Why Is Exolane Funding Variable but Capped?
Exolane funding is market-driven and changes with long and short imbalance. The ±15% APR number is not a fixed rate or normal charge. It is the hard annualized ceiling enforced on-chain, which means calm markets can run below the cap while stressed markets cannot blow past it.
The cap exists for three reasons: to keep position costs predictable for traders, to prevent "funding squeeze" attacks where whales intentionally skew markets to extract funding from other traders, and to make long-term positions economically viable.
What the 15% cap does not mean
- It is not a fixed funding rate.
- It is not the default or typical daily cost of every position.
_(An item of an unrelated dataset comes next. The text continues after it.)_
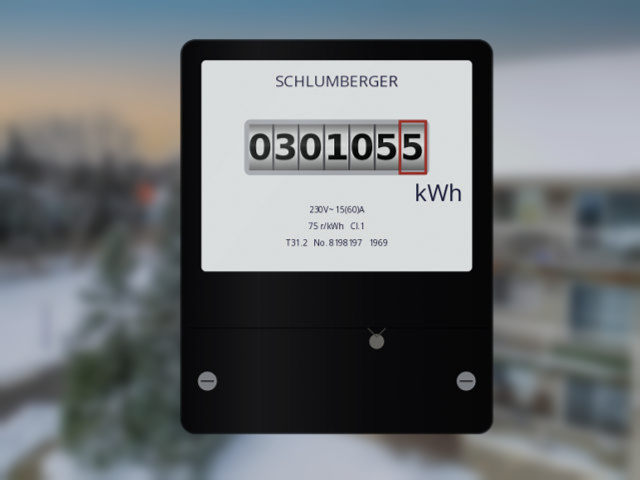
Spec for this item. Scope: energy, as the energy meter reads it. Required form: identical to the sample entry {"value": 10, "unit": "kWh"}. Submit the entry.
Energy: {"value": 30105.5, "unit": "kWh"}
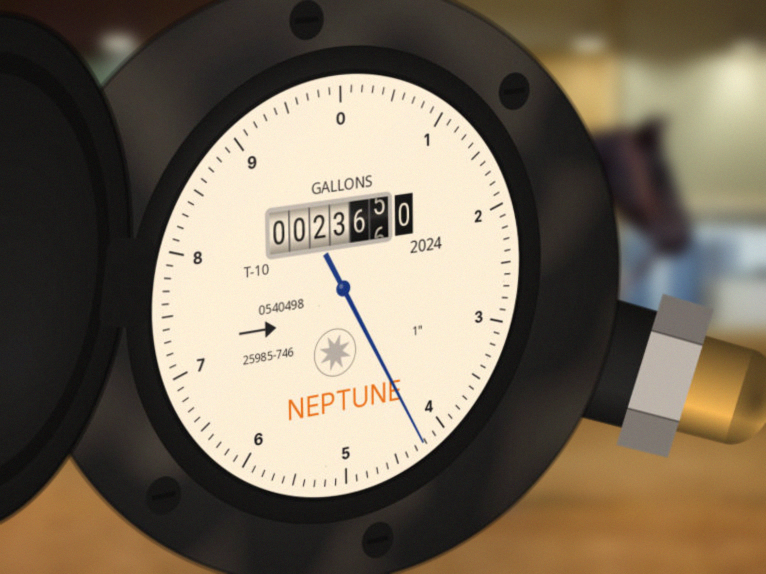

- It only binds when market imbalance would otherwise push funding above the ceiling.
How Funding Works on Exolane
- Direction based on skew: When there are more longs than shorts, longs pay shorts. When there are more shorts than longs, shorts pay longs.
- Rate is proportional to imbalance: The more skewed the market, the higher the rate — up to the ±15% APR cap.
- 100% flows between traders: The protocol takes 0% of funding. Every penny paid by one side goes to the other side.
- Continuous accrual: Funding accrues continuously and is settled at each oracle update.
Why the Cap Matters
Predictable Costs
Without a cap, a 30-day position could cost anywhere from 0.1% to 30%+ in funding alone. On Exolane you still pay the live market rate, but you know it cannot exceed 1.25% per month in the worst case.
Protection Against Funding Squeezes
On uncapped exchanges, a whale can open a large directional position to intentionally skew the market, then profit from the extreme funding rate paid by traders on the other side. The cap limits the profitability of this attack.
Viable Long-Term Positions
Many perpetual traders hold positions for days or weeks. Uncapped funding makes this a gamble on costs, not just on price direction. Capped funding makes longer-duration strategies more predictable.
Worst-Case Cost Comparison Example
$10,000 long position held for 30 days during a stressed bullish period where longs are paying shorts:
| Exchange Type | Funding Rate | 30-Day Cost |
|---|---|---|
| Uncapped (moderate skew) | ~50% APR | ~$411 |
| Uncapped (extreme skew) | ~200% APR | ~$1,644 |
| Exolane (worst-case cap) | 15% APR max | ~$123 |
If the live funding rate is 6% or 10% APR, Exolane applies 6% or 10%. The 15% figure matters only when market imbalance would otherwise push funding above the cap.
Other Fee Facts
- Taker fee: 0.02% of notional value on open and close
- Maker fee: 0.00%
- Liquidation penalty: 0.00%
- Interest fee: 0%
- Protocol share of funding: 0% — 100% flows between traders
- Gas per transaction: ~$0.01–$0.05 on Arbitrum
These parameters are verifiable on-chain in the market contracts. See the documentation for contract addresses.
What You Should Verify Yourself
- Check the funding rate parameters in the market contracts on Arbiscan (see contract addresses).
- Monitor current funding rates in the trading interface before opening positions.
- Review the funding rate documentation for the exact formula.
- Compare the live market funding rate on the market page with the hard cap in the docs and contracts. They are related, but they are not the same number.